Doctrinal Maintenance


It’s no secret that I think the Doctrines of The Salvation Army should be updated. I’ve written on that topic before and I’m definitely not one who thinks of them as somehow beyond the need of revision. Whilst they are historically significant, and the “Truth” that they point to is definitely something (or should I say “someone”) that my faith is built upon, the actual wording itself is cultural formed and so this in itself demands frequent updating over time to ensure that they are doing their job in the best way they can.

Having said that, I also take my Officer’s covenant seriously and it includes the following line.
“…to maintain the doctrines and principles of The Salvation Army…”
How do I reconcile a belief that the doctrines will always require ongoing revisioning with a covenantal promise to “maintain” those very doctrines?

Well, I consider there to be two options in approaching the task of “doctrinal maintenance”. We can treat them as a museum piece to be preserved or a tool that needs to be kept in good working order.

Option one is that we treat the doctrines like a piece in a museum.
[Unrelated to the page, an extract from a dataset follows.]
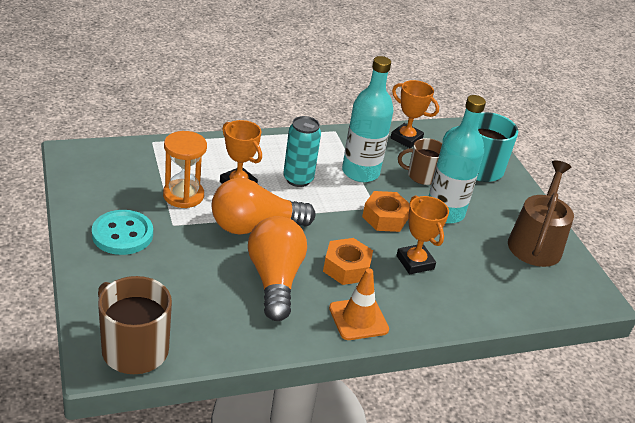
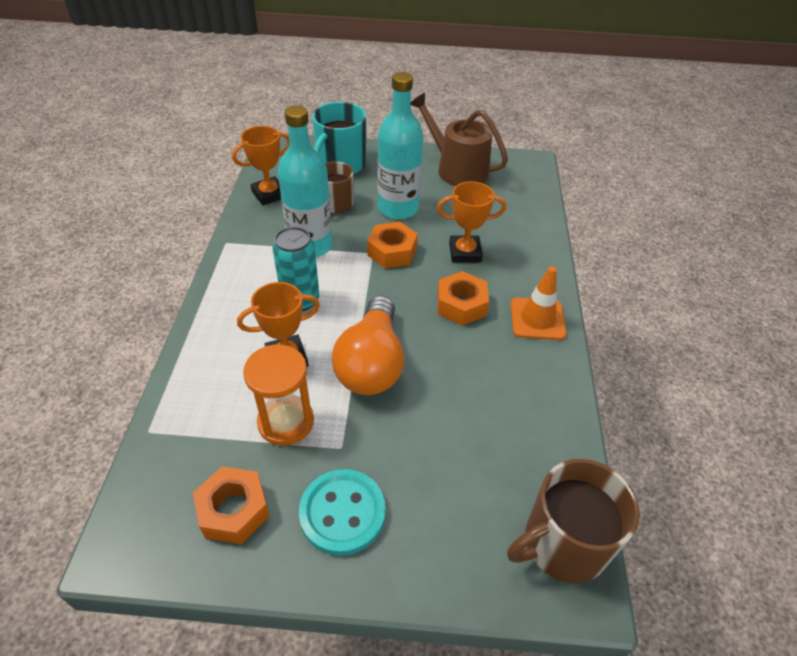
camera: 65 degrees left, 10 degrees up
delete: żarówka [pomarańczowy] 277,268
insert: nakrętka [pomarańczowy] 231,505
We take out the white gloves whenever we touch them, ensure that only the trained and qualified deal with them, keep them locked behind bullet proof glass, but ultimately we stop using them because our goal in this understanding of “doctrinal maintenance” is preservation. Items in a museum are no longer used for the purpose they were created for but only to give us an indication of what they used to be used for.

This is not the way I intend on fulfilling my promise to “maintain the doctrines”.

The second option is that we see the doctrines as a tool in our arsenal which has been effective in the past, but like any tool it will require regular maintenance to ensure that it will remain effective in the future. Think of “car maintenance” or “garden maintenance” here. If you want you car to continue to run effectively and efficiently then it will require regular servicing to keep it in good working order. Similarly, if a garden is to continue to produce fruit then it will require regular pruning, fertilising and mulching (so I’m told!). In contrast to the museum approach, though, the objective here is not preservation but continuation. The desire here is that the doctrines continue to serve the purpose for which they were created for. In the case of the doctrines it is to point us to the Truth (capital ‘T’).

This is the way I understand and intend to fulfil my promise to “maintain the doctrines… of The Salvation Army.”